You can use a firewall to allow only essential Internet traffic through ports that you specify. For example, you can configure your network to allow only SMTP (port 25) traffic to pass through your firewall, thereby preventing connections on all other ports.

For Exchange to operate properly in a firewall environment, specifically in regard to remote clients, certain requirements are necessary to maintain Internet connectivity. For instance, firewalls can filter certain TCP ports or block them entirely. Therefore, for remote clients and servers to communicate through a firewall, you cannot change or block the port assignments for the various protocols that Exchange supports. For more information about the ports that Exchange requires, see "Common Ports Used by Exchange" in SMTP Commands and Definitions and Microsoft Knowledge Base article 278339, "XGEN: TCP/UDP Ports Used By Exchange 2000 Server." Although this article was written for Exchange 2000 Server, the same information applies to Exchange 2003.

If you need a simple SMTP server in the perimeter network of a firewall, often a Windows 2000 Server or Windows Server 2003 SMTP service computer is all that is necessary. Exchange 2003 Enterprise Server, Windows 2000 Server or Windows Server 2003 Network Address Translation (NAT), Microsoft ISA Server, or any solution that buffers the Internet from the internal LAN can add additional security.

If you do not implement a firewall connection to the Internet, you must consider how security will be affected. All Exchange servers within a network that have a direct connection to the Internet are exposed to the Internet.

The Windows 2000 Server and Windows Server 2003 Routing and Remote Access Service (RRAS) is an open, extensible platform for routing and internetworking. RRAS offers remote access over the Internet and to organizations in LAN and WAN environments by using secure virtual private network (VPN) connections. VPNs are secure, authenticated links across public or private networks, such as the Internet.

The Windows 2000 Server and Windows Server 2003 Remote Access Service (RAS) and RRAS tools offer options that remote users can use for dial-up Internet access. To function properly, these access services require the following:

  • A remote connection method called Point-to-Point Tunneling Protocol (PPTP).

  • An Internet connection to create a VPN.

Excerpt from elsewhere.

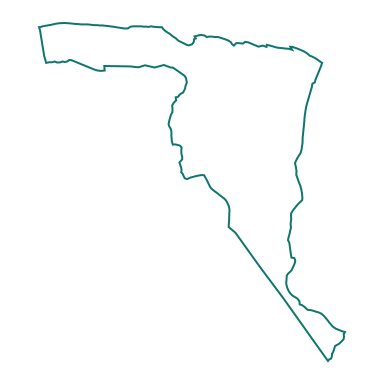 outline of Acaraú, Ceará, Brazil
{"feature_id": "56859067B6920574376771", "entity_name": "Acaraú", "entity_type": "district", "adm_level": 2, "iso_a3": "BRA", "parent_name": "Brazil", "parent_adm1": "Ceará", "projection": "albers", "projection_center": [-40.098, -3.061], "detail": "fine", "context": "isolated", "style": "outline", "palette": "teal", "viewbox_px": 384, "rotation_deg": 0, "n_neighbors": 0, "source": "geoboundaries", "source_scale": "gbopen_adm2", "svg_char_len": 3877}
<svg xmlns="http://www.w3.org/2000/svg" viewBox="0 0 384 384"><path d="M322.1,62.9L319.0,60.8L316.6,59.0L313.7,57.4L312.0,56.5L310.0,55.8L306.7,53.1L303.4,51.1L297.4,48.6L292.4,46.9L290.4,46.8L292.1,49.8L289.1,48.8L286.1,48.6L283.7,48.3L280.4,48.0L277.8,47.7L275.9,47.3L271.5,46.0L269.0,45.3L266.8,44.9L266.5,46.9L262.8,45.6L260.7,46.1L258.7,46.7L255.0,45.2L252.1,44.0L250.3,43.2L248.0,42.3L245.0,41.9L242.9,43.6L239.1,43.1L236.2,43.1L233.9,45.6L232.0,44.1L230.7,42.0L227.7,40.2L220.7,37.8L217.9,37.0L215.8,37.1L211.5,36.6L209.3,36.6L206.6,37.0L204.6,35.5L200.7,34.9L198.0,35.5L194.6,36.4L195.8,38.5L194.0,39.3L193.8,41.9L192.1,44.3L188.4,45.4L186.3,44.7L184.2,43.5L180.8,41.9L178.4,40.7L175.8,38.3L172.7,36.3L170.8,34.7L169.2,33.5L167.4,32.4L165.2,30.9L163.2,29.0L161.9,27.2L159.4,27.2L157.2,27.1L155.0,26.9L153.1,26.7L151.2,26.3L148.6,26.9L146.0,26.6L143.7,26.7L141.0,26.3L138.8,26.3L136.1,26.3L133.4,26.3L130.5,26.7L127.9,28.4L124.5,28.5L116.7,27.3L114.7,26.9L111.3,26.5L109.5,26.2L107.1,25.9L104.5,25.7L102.6,25.4L100.3,25.5L96.5,25.1L93.6,25.1L89.6,24.6L87.2,24.4L83.6,24.4L81.3,24.4L79.4,24.2L76.9,24.0L74.0,23.8L71.5,23.5L68.0,23.2L64.3,23.0L59.7,23.2L56.6,23.6L52.7,24.4L50.7,24.9L45.4,25.8L42.8,26.3L40.8,26.9L39.0,27.2L40.1,30.6L40.9,36.0L41.4,38.8L43.1,49.3L44.2,56.0L46.2,62.9L49.0,62.3L52.6,62.2L54.7,61.5L57.1,62.5L60.0,62.4L62.7,61.5L64.6,62.0L67.2,61.5L69.3,60.0L71.5,60.2L94.2,69.5L97.0,70.4L99.1,70.7L101.4,70.9L104.7,70.5L104.4,68.0L104.3,66.0L130.0,66.4L138.5,67.3L145.0,65.3L154.6,67.5L164.0,65.0L166.6,66.0L170.3,67.4L173.1,67.7L184.4,75.6L185.9,77.9L186.4,80.1L186.8,82.8L185.5,85.9L185.1,88.5L184.2,90.4L183.0,92.6L180.6,93.9L179.2,95.2L177.8,97.0L175.7,97.3L176.1,100.4L173.7,102.8L172.2,105.4L172.5,108.5L172.4,112.2L171.3,114.1L170.5,116.2L169.9,118.3L169.1,121.4L168.6,124.2L169.2,126.3L170.7,128.7L171.3,130.9L171.5,133.6L171.3,135.8L171.6,137.8L171.8,141.0L172.8,144.6L175.4,144.4L177.3,144.9L180.0,145.6L181.6,147.5L181.3,150.4L181.4,153.8L182.2,156.6L182.2,159.4L180.8,160.9L179.4,162.6L180.1,164.5L181.0,167.1L181.6,169.9L181.2,172.2L182.9,174.2L183.7,176.2L184.7,178.2L187.0,179.1L190.7,177.5L195.2,176.3L197.0,175.9L200.9,175.1L204.1,175.2L205.3,177.4L206.6,179.7L207.8,182.2L209.0,184.6L209.9,186.5L211.1,188.3L212.9,189.9L215.1,191.6L217.6,193.4L219.4,194.9L221.0,196.1L222.5,197.3L224.4,198.7L226.1,200.6L227.6,203.4L228.9,206.4L229.5,209.8L229.3,213.5L229.2,216.6L229.1,220.0L228.9,222.9L228.8,225.0L228.7,227.1L235.5,232.8L259.6,266.5L282.5,297.1L290.2,307.9L309.8,335.5L311.4,337.8L328.0,361.0L329.2,359.4L331.1,358.6L331.9,356.2L332.0,353.8L333.3,351.7L334.2,349.0L335.0,346.1L336.8,345.0L338.8,344.0L340.8,342.1L343.6,339.3L344.0,336.7L343.7,334.1L345.0,332.0L342.4,331.4L340.1,330.4L338.1,329.6L335.6,328.6L332.8,326.6L331.0,324.5L329.4,322.7L327.8,320.5L325.6,317.9L323.8,315.8L321.4,313.7L318.4,312.3L316.0,311.7L313.4,310.8L310.3,310.1L307.8,309.9L305.8,308.2L304.5,306.8L301.9,305.1L299.7,304.4L299.4,301.1L297.4,298.6L294.9,297.0L292.3,295.5L290.7,293.9L288.7,291.0L287.4,288.3L286.6,285.5L286.2,283.1L286.5,280.0L286.6,277.7L286.8,275.6L288.1,273.6L289.9,272.0L291.6,270.3L292.6,268.0L293.5,266.1L294.7,263.4L295.3,260.6L294.3,258.0L291.4,257.6L290.4,250.9L290.0,247.7L289.3,242.8L288.0,240.1L288.5,237.6L289.5,234.1L290.0,231.5L291.0,227.5L290.6,224.3L290.9,221.1L291.2,219.2L291.0,214.9L291.4,212.8L293.3,209.9L297.6,204.6L299.0,203.2L302.2,200.1L302.4,197.9L302.2,195.7L302.0,193.2L301.4,190.1L300.4,186.0L298.7,181.8L297.5,178.3L296.3,174.9L296.5,170.9L296.0,167.7L295.0,163.1L296.0,160.8L297.5,157.8L300.6,153.0L301.6,149.5L302.1,145.4L302.5,143.5L302.7,137.0L303.0,134.7L303.3,131.3L304.1,123.6L304.6,117.2L305.2,112.7L305.5,110.7L306.1,107.2L306.9,103.9L307.6,101.6L308.1,99.8L309.0,96.9L310.8,90.6L311.9,86.8L312.4,83.7L314.8,82.4L315.4,79.9L321.0,66.2L322.1,62.9Z" fill="none" stroke="#0f766e" stroke-width="2"/></svg>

PPTP is designed to support VPNs. Because of Digital Subscriber Line (DSL) and cable modem Internet connections, VPNs are less expensive to establish and support than traditional WANs. A VPN eliminates long-distance telephone charges and offers secure connections, mutual authentication, and packet filtering.

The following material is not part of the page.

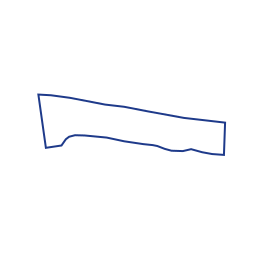 Vao, Tuvalu (Natural Earth projection), rotated 134°
{"feature_id": "33948139B47278370345205", "entity_name": "Vao", "entity_type": "district", "adm_level": 2, "iso_a3": "TUV", "parent_name": "Tuvalu", "parent_adm1": "", "projection": "natural_earth1", "projection_center": [176.121, -5.68], "detail": "fine", "context": "isolated", "style": "outline", "palette": "blue", "viewbox_px": 256, "rotation_deg": 134, "n_neighbors": 0, "source": "geoboundaries", "source_scale": "gbopen_adm2", "svg_char_len": 481}
<svg xmlns="http://www.w3.org/2000/svg" viewBox="0 0 256 256"><g transform="rotate(134 128 128)"><path d="M56.7,61.9L69.4,78.5L81.9,94.8L102.0,124.9L115.4,145.5L127.1,160.8L146.6,190.7L158.0,206.2L166.2,215.7L199.3,173.3L186.8,163.7L179.3,164.9L175.2,164.3L170.0,161.1L163.5,154.0L149.7,136.7L140.2,121.5L128.9,105.7L123.1,98.3L120.6,94.4L117.5,87.1L114.1,80.9L106.5,72.5L99.4,67.9L93.9,57.8L88.3,49.4L80.7,40.3L56.7,61.9Z" fill="none" stroke="#1e3a8a" stroke-width="2"/></g></svg>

After a PPTP server authenticates a remote client, the VPN connection opens. The PPTP session acts as a tunnel through which network packets flow. The packets are first encrypted when sent. The packets then travel through the tunnel and are decrypted upon receipt. For example, an organization can allow remote clients to connect to a corporate network across the Internet using a VPN. Although a broadband connection is not required for a VPN, a broadband VPN connection can benefit remote VPN users. By using a broadband VPN connection, users can connect to a corporate network over the Internet and then use the corporate network as if they were directly logged on to it.